Yes, I was assuming it was the mother as well. Shouldn't make assumptions I suppose.

I do hope the head teacher will deal with it. I felt so sad for the little boy. My kids were bloody vile this morning and I did lots of shouting and ranting before we finally got to school. I made sure they all went off with a hug and a kiss though and it wouldn't occur to me to dump and run.

SexualHarrassmentPandaPop Fri 09-Sep-11 13:14:09

I would be more concerned that the head knows this is a regular thing and hasn't tackled it tbh. It's not up to you to tackle the parent.

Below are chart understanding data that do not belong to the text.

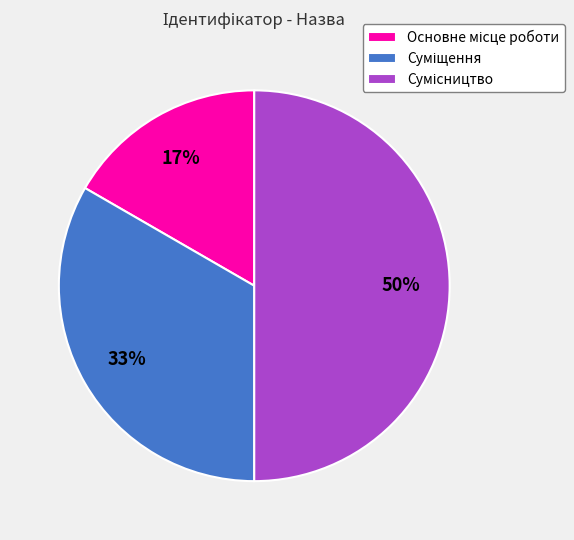

To the nearest percent, what is the difference between the largest and smallest slice percentages?

33%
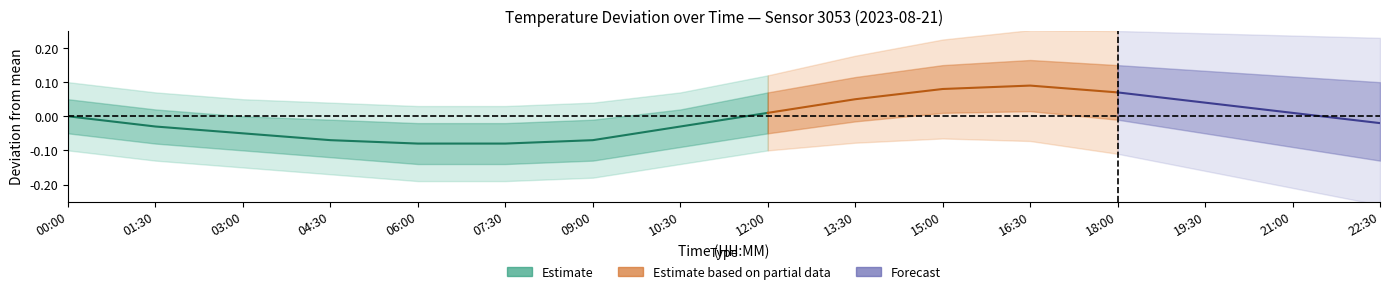

What is the label of the 6th point from the right?

04:30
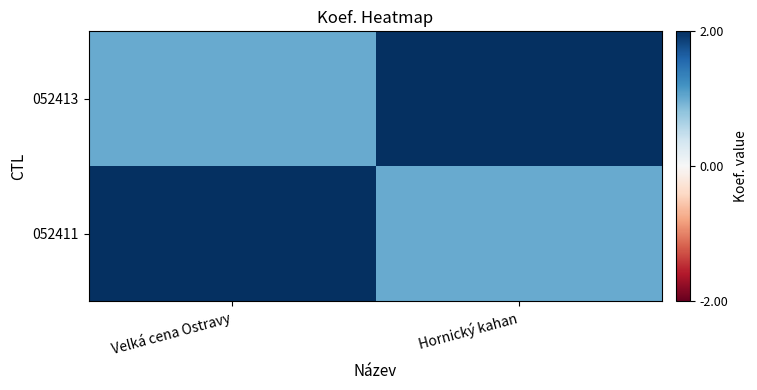

What is the spread (max minus min) of values at Hornický kahan?

1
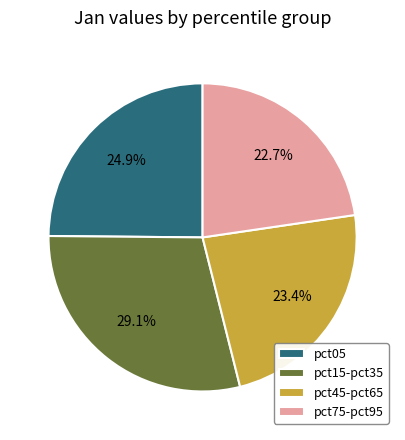

What percentage is NOT represented by pct75-pct95?

77.3%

candr Fri 09-Sep-11 13:23:25

We always have some parents that dump and run, the HT needs to speak to the parents not you as could make things awkward. We have supervision outside from 8.30 but I have a small group that help me with jobs before that as I know their parents have to get to work. Some have been with one or other parent who lives a bit further away. I would not encourage parents to hang around till the bell goes as it is good for your child to not feel the need to see you there as they should be off playing. We also have parents that drop kids of late EVERY day and it is frigging annoying as they should be in lessons and I have to wait with the register, lunch form etc and get into assembly late. Doesn't matter how many times I spoke to them about it thy did not change and had cheek to complain that their child did not win one of those silly prizes for attendence when they get marked absent at 8.50 (although I would always note that they had turned up)

imnotforty Fri 09-Sep-11 14:16:20

I've no intention of tackling the parent, I've no idea who they are anyway. Doesn't sound like they intend to hang around on the playground.

I assume the head will do something, we've only been back at school since Monday.